1. A voice biological identification authentication real-time detection method is characterized by comprising the following steps:

step S1: generating an audio file for voice verification;

step S11: the authentication client initiates an authentication request:

step S12: outputting the sound watermark by a loudspeaker;

2. The voice biometric authentication real-time detection method according to claim 1, wherein the audio file generated in the step S1 includes a voice generated when the authentication request is performed in the step S11 and a sound watermark generated when the step S12 is performed, which are superimposed.

3. The method for real-time detection of voice biometric authentication according to claim 2, wherein the audio file of step S1 is processed and converted into a file type recognizable by the voice biometric server, and then is transmitted to the voice biometric server.

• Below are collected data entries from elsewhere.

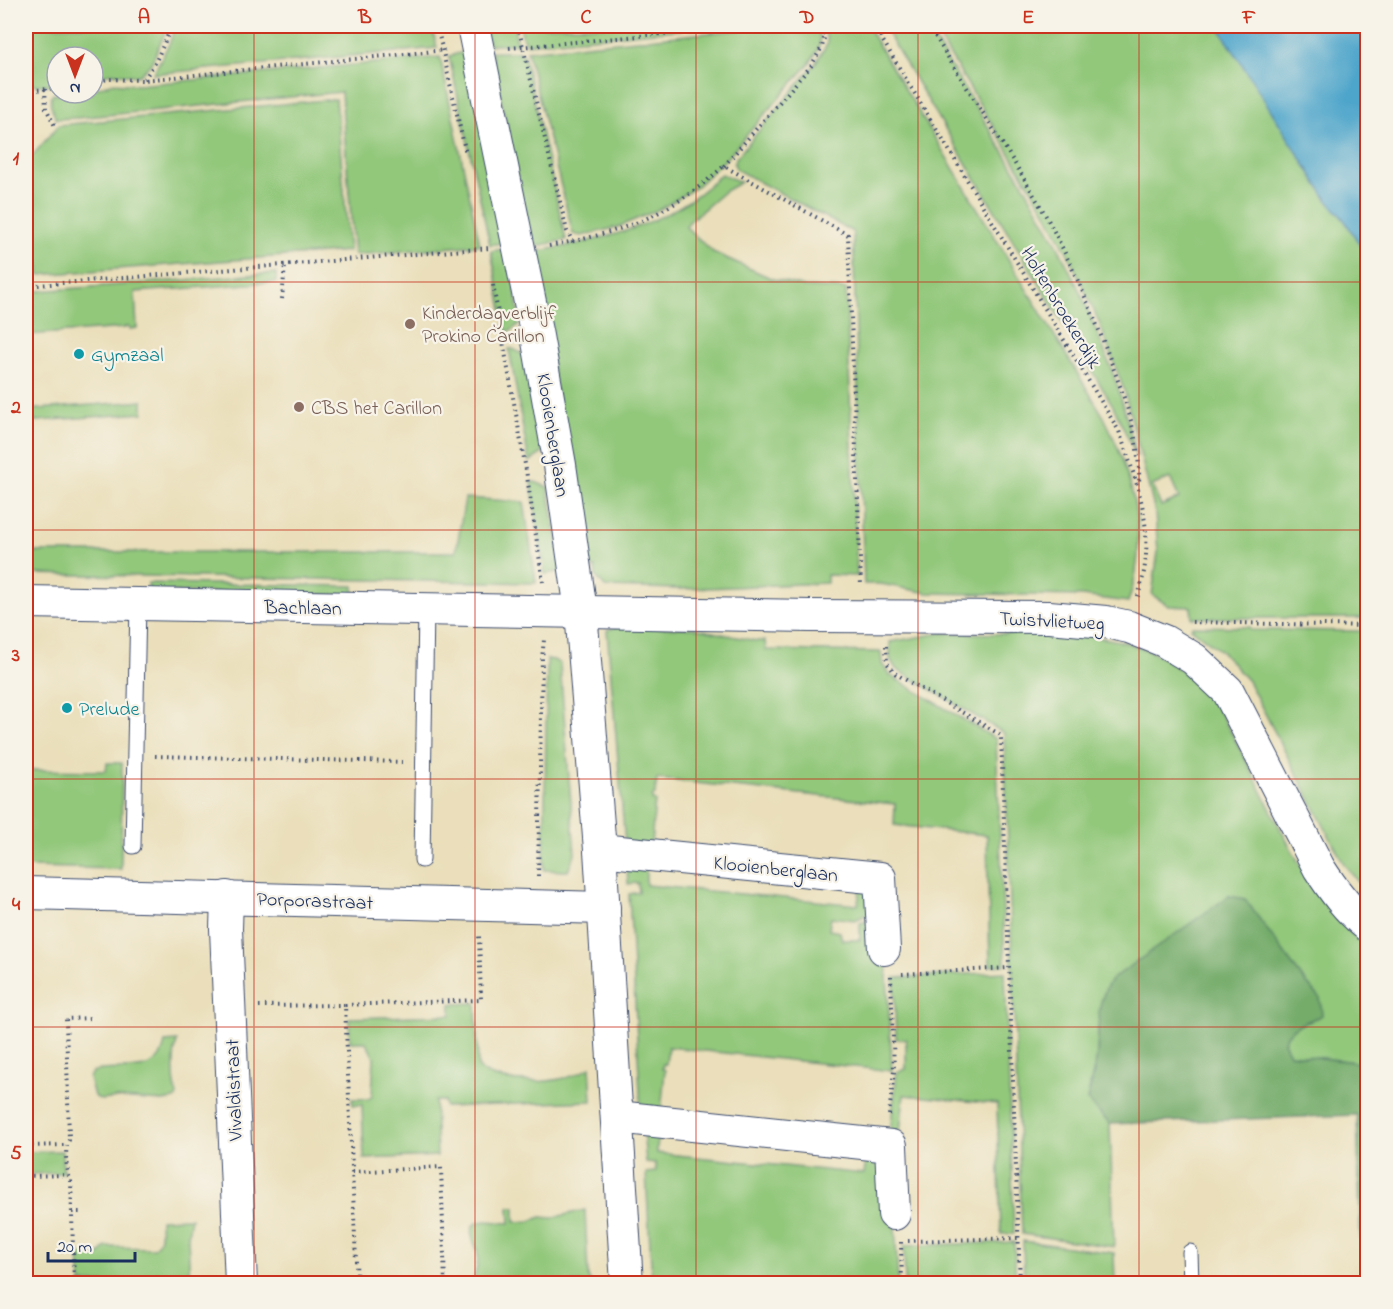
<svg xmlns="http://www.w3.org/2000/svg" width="1393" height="1309" font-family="'Indie Flower',sans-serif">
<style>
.green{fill:#92c87a;stroke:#567c6c;stroke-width:1.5;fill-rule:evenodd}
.forest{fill:#75ac6a;stroke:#486e64;stroke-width:1.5}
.water{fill:#4ea5cb;stroke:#346a94;stroke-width:1.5}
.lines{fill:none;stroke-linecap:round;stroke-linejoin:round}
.lane-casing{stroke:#3a496c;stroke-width:17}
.street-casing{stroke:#3a496c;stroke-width:34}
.path{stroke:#3a496c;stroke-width:4;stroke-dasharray:1.5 4.5;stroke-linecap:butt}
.lane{stroke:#fff;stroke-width:15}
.street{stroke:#fff;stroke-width:32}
.grid{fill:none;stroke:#c8321e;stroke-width:1.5;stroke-opacity:0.55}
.education-dot{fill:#8d6e63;stroke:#f7f3e8;stroke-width:2}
.culture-dot{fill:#0f9aa8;stroke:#f7f3e8;stroke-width:2}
.labels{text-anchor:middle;stroke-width:4.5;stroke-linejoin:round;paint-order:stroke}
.street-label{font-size:20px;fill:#1b2f5e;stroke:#f7f3e8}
.education-label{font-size:20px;fill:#785e54;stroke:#f7f3e8;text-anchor:start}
.culture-label{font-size:20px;fill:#0d838f;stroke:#f7f3e8;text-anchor:start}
.neatline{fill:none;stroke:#c8321e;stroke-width:2}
.grid-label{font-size:20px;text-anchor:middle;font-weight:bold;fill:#c8321e}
</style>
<rect width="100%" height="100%" fill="#f7f3e8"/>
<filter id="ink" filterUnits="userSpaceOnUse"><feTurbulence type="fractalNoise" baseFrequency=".0167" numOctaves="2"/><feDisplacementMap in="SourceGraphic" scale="12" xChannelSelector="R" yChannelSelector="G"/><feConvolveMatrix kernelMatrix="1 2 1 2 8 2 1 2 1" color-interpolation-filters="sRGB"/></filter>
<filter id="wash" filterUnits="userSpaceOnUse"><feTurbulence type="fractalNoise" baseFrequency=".008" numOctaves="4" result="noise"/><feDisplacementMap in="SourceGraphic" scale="24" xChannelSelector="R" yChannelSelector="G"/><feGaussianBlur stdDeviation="1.35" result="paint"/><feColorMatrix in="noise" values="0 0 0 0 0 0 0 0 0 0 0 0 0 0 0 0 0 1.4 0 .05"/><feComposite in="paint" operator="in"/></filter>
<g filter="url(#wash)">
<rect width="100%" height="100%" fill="#eadfba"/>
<!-- green -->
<g class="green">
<path d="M26,26H168L151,64L138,76L110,73L93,79V57H57V84L26,86Z"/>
<path d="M175,26H432L437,48L153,74L170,42Z"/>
<path d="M484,26H514L517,44L489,45Z"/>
<path d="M520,26H720L527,44L523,39Z"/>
<path d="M778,26H814C826,39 818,51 809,64L724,161L695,188L662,208L618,227L581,236L573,234L527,51Z"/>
<path d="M821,26H867L1104,417C1132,474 1151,539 1128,602L1082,596L928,593L881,584H864L853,232L737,170L734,164L736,158L815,64L827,44V38Z"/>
<path d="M883,26H926L1021,180L1057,244L1083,298L1103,347L1118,387L1137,457L1112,404Z"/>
<path d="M932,26H1218L1326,198L1345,221L1367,256V618H1192L1191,607L1169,606L1152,595L1158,552L1155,512L1125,393L1099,322L1068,254L1048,216ZM1170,478L1179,498L1161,506L1152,486Z"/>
<path d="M467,51L508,242L490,245L449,56Z"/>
<path d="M491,52H519L524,56L566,240L532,247Z"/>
<path d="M440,57L480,245L354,255L341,92L77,118L56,119C53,111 47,100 53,94L93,93V89L113,83L138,85Z"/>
<path d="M336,99L349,251L39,275L27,162L59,125Z"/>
<path d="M721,174L741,182L725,191L689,222L686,227L713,252L773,279L805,287L846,289L857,576L827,575V583L681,589L605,587L596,576L595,567L586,569L533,252C601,241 672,225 721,174Z"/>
<path d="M509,248L520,323L511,331H506L491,251Z"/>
<path d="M276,273V282L135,292L137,328L130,329L129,327H125V328L26,335V292Z"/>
<path d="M509,349H513L526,356L543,453L529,462Z"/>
<path d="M143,401V413L26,422V410Z"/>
<path d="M531,482H535L548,487L563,571L545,574Z"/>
<path d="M465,498L524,502L536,583L26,574V552H456Z"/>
<path d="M148,583L354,586V595L149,591Z"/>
<path d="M1192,626L1249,627L1250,630L1367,631V893L1344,864L1248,681L1223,653L1191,628Z"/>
<path d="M616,627L693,628L756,641H765L766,650L881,652L882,664L891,676L996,739L1005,965L990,966L987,835L894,825L895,804L657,779L655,795H653L652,800L655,801L651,844L625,843L607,630Z"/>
<path d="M941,633L1085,635C1098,638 1113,639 1127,643C1164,653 1195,677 1217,708C1241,747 1260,789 1281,830C1304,873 1327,917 1367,946V1068L1354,1062L1290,1054L1284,1042C1289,1028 1298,1025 1311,1021L1320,998L1229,896L1209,912L1098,1025L1097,1054L1087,1100L1110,1124L1114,1247L1022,1234L1004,733L896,669L890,659V642Z"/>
<path d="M547,659L554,660L560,664L575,854L568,871L544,870Z"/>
<path d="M107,763H122L121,869L26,867V770L106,771Z"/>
<path d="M627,862L646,863V885L858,905L860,884L873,897V912L855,920L831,917L829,930L840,932L842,940H860V923L871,920L886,957L892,1071L668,1047L666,1064H663L662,1069L665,1070L661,1112L641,1110L629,894L639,892L638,883L628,884Z"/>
<path d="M1005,972L1014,1234H1001L997,1104L904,1095L900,1133L890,1132L897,1072L906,1069V1039H896L894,978Z"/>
<path d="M476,1003L478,1066C489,1084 541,1083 560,1079C571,1077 581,1073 590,1067L592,1101L445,1107L444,1101H435L437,1156L364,1159L362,1105H353L352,1099H369L372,1096L374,1058L366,1042H350L349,1018L451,1015V1004Z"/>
<path d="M177,1041C172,1060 173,1078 177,1096L175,1099L162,1101L118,1098L101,1100L94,1096L89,1078L92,1072C116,1064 159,1081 165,1042Z"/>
<path d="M643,1129L658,1130L657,1153L864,1174L867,1152L883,1169L895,1224L898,1283H652L646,1173L656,1172L655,1163L646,1162Z"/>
<path d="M62,1151L63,1173L26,1174V1152Z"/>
<path d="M509,1207H515V1222L530,1221L541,1217L552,1218L585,1210L588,1276L590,1282L596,1283H474C474,1274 479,1265 478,1255C478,1248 473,1243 472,1236C467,1214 497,1223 510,1223Z"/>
<path d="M191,1218L188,1237L190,1283H81L79,1254H100L106,1247L153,1248C163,1241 160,1230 160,1219Z"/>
<path d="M1023,1241L1114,1253L1115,1283H1024Z"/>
<path d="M1014,1242L1016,1283H905L904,1246Z"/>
</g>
<!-- forest -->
<path class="forest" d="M1229,896L1245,899L1303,979L1320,998L1322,1015C1307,1023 1290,1024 1284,1042L1290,1054L1354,1062L1367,1068V1249H1361L1357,1115L1110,1124L1087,1100C1091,1085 1096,1069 1097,1053C1100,1024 1094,1006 1111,980Z"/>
<!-- water -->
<path class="water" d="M1218,26H1367V256L1345,221L1326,198Z"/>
</g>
<g filter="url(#ink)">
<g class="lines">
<!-- lane casing -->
<g class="lane-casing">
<g id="lane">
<path d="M133,846L138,604"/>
<path d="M422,860L426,609"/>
<path d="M1190,1252L1191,1284"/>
</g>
</g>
<!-- street casing -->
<g class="street-casing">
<g id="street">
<path d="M473,26L537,336L560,465L581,611L600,850L627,1284"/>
<path d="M26,602L810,616L1049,617L1106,622L1129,627L1164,641L1194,659L1228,691L1319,868C1333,890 1347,909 1368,926"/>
<path d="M600,850L880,878L884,949"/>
<path d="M26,893L604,908"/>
<path d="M227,897L226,929L241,1284"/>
<path d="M617,1117L891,1146L894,1214"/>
</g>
</g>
<!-- path -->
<g class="path">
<path d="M437,26L466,154"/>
<path d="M518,26L567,231L573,242"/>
<path d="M874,26L1119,431C1140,491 1158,536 1137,599"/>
<path d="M929,26C967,90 1009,151 1046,216C1071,263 1093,312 1111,362C1126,401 1141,443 1139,485"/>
<path d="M509,48L747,26"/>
<path d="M144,79L154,65L172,26"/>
<path d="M93,84L107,79L144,80L445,50"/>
<path d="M45,89L46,108L56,128"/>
<path d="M26,91L57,88"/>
<path d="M724,166L811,66L822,47L825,34L816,26"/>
<path d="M549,246C623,232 667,217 724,166L848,235L861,586"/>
<path d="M493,285L526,470L543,582"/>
<path d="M26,286L490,248"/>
<path d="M282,299L285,265"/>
<path d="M1192,622L1368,626"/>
<path d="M886,646L887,663L896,674L1001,735L1020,1284"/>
<path d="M155,756L402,762"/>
<path d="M538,876L542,658L544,640"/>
<path d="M902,974L1009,968"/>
<path d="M345,1005L481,1000L479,935"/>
<path d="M259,1006L345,1005L357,1284"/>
<path d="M889,1115L894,1071L891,976"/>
<path d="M26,1146L66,1145"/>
<path d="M352,1172L441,1167L445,1284"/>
<path d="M26,1176L68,1175"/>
<path d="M72,1212H81"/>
<path d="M908,1241L1019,1238"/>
<path d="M901,1242L902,1284"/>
<path d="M74,1284L71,1180C66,1171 64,1149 69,1140L66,1019L92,1018"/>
</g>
<!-- lane -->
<use href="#lane" class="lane"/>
<!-- street -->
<use href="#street" class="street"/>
</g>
</g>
<!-- grid -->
<path class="grid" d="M254,26V1284M475,26V1284M696,26V1284M918,26V1284M1139,26V1284M26,282H1368M26,530H1368M26,779H1368M26,1027H1368"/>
<!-- markers -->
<g class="education-dot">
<circle cx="410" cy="324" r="6"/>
<circle cx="299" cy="407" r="6"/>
</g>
<g class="culture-dot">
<circle cx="79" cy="354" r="6"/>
<circle cx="67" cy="708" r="6"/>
</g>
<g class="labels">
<!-- street labels -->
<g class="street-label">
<text transform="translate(1062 307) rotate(59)" y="7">Holtenbroekerdijk</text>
<text transform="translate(554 435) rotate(81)" y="7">Klooienberglaan</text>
<text transform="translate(303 607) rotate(1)" y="7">Bachlaan</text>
<text transform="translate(1052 620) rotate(3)" y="7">Twistvlietweg</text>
<text transform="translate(776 868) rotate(6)" y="7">Klooienberglaan</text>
<text transform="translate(315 900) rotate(2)" y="7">Porporastraat</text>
<text transform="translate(233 1090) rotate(-92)" y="7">Vivaldistraat</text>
</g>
<!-- education labels -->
<g class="education-label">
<text x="422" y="319">Kinderdagverblijf<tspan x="422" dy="23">Prokino Carillon</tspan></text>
<text x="311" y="414">CBS het Carillon</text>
</g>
<!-- culture labels -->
<g class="culture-label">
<text x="91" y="361">Gymzaal</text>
<text x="79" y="715">Prelude</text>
</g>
</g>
<!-- margin -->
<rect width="1393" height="1309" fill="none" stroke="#f7f3e8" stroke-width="66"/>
<!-- north arrow -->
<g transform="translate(75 75) rotate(180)"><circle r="28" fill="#f7f3e8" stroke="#9fa5b1" stroke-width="1.5"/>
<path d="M0-4.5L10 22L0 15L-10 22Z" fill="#c8321e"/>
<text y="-9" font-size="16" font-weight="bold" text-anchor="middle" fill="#1b2f5e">N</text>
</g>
<!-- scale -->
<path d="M48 1252v9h87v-9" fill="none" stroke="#1b2f5e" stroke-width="3"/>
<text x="57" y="1252" font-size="18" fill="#1b2f5e" stroke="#f7f3e8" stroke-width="4.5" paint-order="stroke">20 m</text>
<rect x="33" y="33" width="1327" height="1243" class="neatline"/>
<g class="grid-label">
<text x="144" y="23">A</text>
<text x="365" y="23">B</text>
<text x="586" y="23">C</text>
<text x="807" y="23">D</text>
<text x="1028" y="23">E</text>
<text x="1249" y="23">F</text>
<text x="16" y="164">1</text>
<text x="16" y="413">2</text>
<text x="16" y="661">3</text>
<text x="16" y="910">4</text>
<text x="16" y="1159">5</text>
</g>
</svg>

4. The voice biometric authentication real-time detection method according to claim 3, wherein the watermark is detected from the file received by the watermarking module via an algorithm module in the watermarking module.

5. The voice biometric authentication real-time detection method according to claim 1, further comprising the steps of:

6. The voice biometric authentication real-time detection method according to claim 5, wherein the detected watermark is consistent with the disturbance, and a signal is a real-time signal and is returned to the voice biometric server; the detected watermark is inconsistent with the disturbance, and the signal is a replay signal, which is returned to the voice biological recognition server.

7. The voice biometric authentication real-time detection method according to claim 6, wherein the watermark being inconsistent with the perturbation comprises: the time when the watermark occurs, the watermark length, or a combination of one or more of these.

8. A voice biometric authentication system to which the voice biometric authentication real-time detection method according to any one of claims 1 to 7 is applied, the system comprising:

a speaker for playing the audio watermark;

9. The voice biometric authentication system of claim 8, wherein the voice biometric server comprises a watermarking module, the watermarking module configured to detect a watermark.